> [Exercise description]: Read through the listing and copy every line that contains the word "Patienten".

━━━━━━━━━━━━━━━━

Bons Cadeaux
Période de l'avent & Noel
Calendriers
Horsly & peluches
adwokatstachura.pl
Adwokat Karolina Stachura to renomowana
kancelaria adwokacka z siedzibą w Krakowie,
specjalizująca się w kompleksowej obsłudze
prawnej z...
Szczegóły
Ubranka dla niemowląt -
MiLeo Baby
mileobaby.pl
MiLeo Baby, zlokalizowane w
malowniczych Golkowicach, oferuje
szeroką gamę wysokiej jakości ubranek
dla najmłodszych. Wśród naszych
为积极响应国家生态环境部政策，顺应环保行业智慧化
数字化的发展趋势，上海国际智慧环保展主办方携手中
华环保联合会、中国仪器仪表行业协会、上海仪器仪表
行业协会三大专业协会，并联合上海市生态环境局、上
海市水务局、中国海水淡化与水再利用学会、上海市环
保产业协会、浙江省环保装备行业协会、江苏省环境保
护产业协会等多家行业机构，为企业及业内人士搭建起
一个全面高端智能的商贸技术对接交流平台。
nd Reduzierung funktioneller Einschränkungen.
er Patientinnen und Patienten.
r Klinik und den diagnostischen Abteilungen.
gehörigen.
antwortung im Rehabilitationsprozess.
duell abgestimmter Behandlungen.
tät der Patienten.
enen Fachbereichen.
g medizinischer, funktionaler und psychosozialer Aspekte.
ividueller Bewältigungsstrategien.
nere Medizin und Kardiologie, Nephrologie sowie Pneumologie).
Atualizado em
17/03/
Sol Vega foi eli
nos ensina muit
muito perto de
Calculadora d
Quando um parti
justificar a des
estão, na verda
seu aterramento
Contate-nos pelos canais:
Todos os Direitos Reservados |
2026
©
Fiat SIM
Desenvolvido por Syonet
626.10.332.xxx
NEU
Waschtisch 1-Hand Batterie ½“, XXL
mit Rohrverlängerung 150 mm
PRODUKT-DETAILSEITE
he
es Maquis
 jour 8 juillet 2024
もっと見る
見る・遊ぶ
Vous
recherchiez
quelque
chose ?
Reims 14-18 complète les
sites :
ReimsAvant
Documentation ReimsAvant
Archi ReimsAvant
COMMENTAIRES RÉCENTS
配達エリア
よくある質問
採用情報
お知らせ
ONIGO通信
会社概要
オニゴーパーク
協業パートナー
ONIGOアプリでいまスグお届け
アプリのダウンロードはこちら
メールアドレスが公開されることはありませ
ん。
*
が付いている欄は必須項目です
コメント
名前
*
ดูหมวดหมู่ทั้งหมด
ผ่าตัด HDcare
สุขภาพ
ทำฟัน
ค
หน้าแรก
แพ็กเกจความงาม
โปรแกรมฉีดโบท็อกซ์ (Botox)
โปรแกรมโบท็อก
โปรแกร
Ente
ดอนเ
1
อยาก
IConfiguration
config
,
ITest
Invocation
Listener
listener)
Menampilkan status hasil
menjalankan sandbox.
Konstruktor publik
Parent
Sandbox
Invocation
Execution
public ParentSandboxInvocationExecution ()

━━━━━━━━━━━━━━━━

> [Reply]:
er Patientinnen und Patienten.
tät der Patienten.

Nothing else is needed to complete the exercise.